Office of the North Carolina Equal Suffrage League, 1920. Gertrude Weil is at the far left. Courtesy of North Carolina Office of Archives and History, Raleigh.
Office of the North Carolina Equal Suffrage League, 1920. Gertrude Weil is at the far left. Courtesy of North Carolina Office of Archives and History, Raleigh. Call # N.60.4.38.

The women suffrage movement in North Carolina began in 1894 with the formation of the North Carolina Equal Suffrage Association in Asheville. Association president Helen Morris sought a state amendment extending the vote to women, and Senator J. L. Hyatt of Yancey County introduced a bill to this effect in the 1897 legislative session. The Senate leader, however, reflecting the sentiment of his colleagues, referred it to the Committee on Psychiatric Hospitals, where it died. Little was attempted or accomplished during the next 15 years. The state's women suffrage movement lay dormant, as it did in much of the rest of the nation.

The movement revived in January 1913 when Myrtle Bunn, a North Carolinian, presented a charter for a Charlotte-based organization dedicated to women's suffrage at a gathering of suffragists in Washington, D.C. That same year, in December, the Equal Suffrage League of North Carolina met at the Carnegie Library in Charlotte. There, they elected their first officers: Barbara Henderson as president and J. Eugene (Laura) Reilley as vice president. The Equal Suffrage League helped develop local groups while lobbying legislators and publicizing its cause through pamphlets and speeches. Gertrude Weil was also an important suffragist in North Carolina around this time. Weil was a Smith College (Massachusetts) graduate, was the daughter of a German Jewish immigrant who had settled in Goldsboro just before the Civil War.

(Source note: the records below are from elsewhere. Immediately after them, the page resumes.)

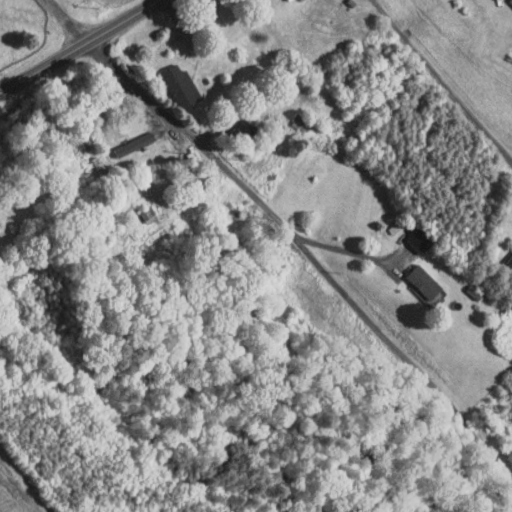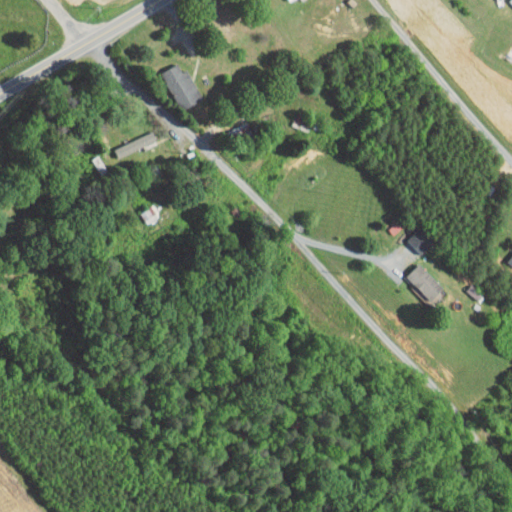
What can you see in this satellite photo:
road: (70, 21)
road: (80, 47)
building: (170, 79)
road: (442, 81)
building: (124, 137)
building: (409, 234)
road: (347, 250)
road: (312, 258)
building: (414, 275)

She was one of the South's "new women" who had acquired some postsecondary education, participated in a range of club activities, and enjoyed paid working experiences as the region began to modernize. In fall of 1914, Weil founded the Goldsboro branch of the Equal Suffrage League of North Carolina.

In 1915 Lilian Exum Clement of Asheville started a branch of the Congressional Union, later renamed the National Woman's Party, a more militant group determined to obtain suffrage through a federal amendment. The party was originally created in 1913 by suffragists Alice Paul and Lucy Burns with the goal of passing a federal woman suffrage amendment. Still, the 1915 legislature voted down all attempts to grant women the vote; representatives from the agricultural counties with the largest African American populations led the opposition. Much of the controversy over women suffrage concerned race: antisuffragists feared that allowing women to vote would increase pressure to reverse laws that prevented African Americans from voting.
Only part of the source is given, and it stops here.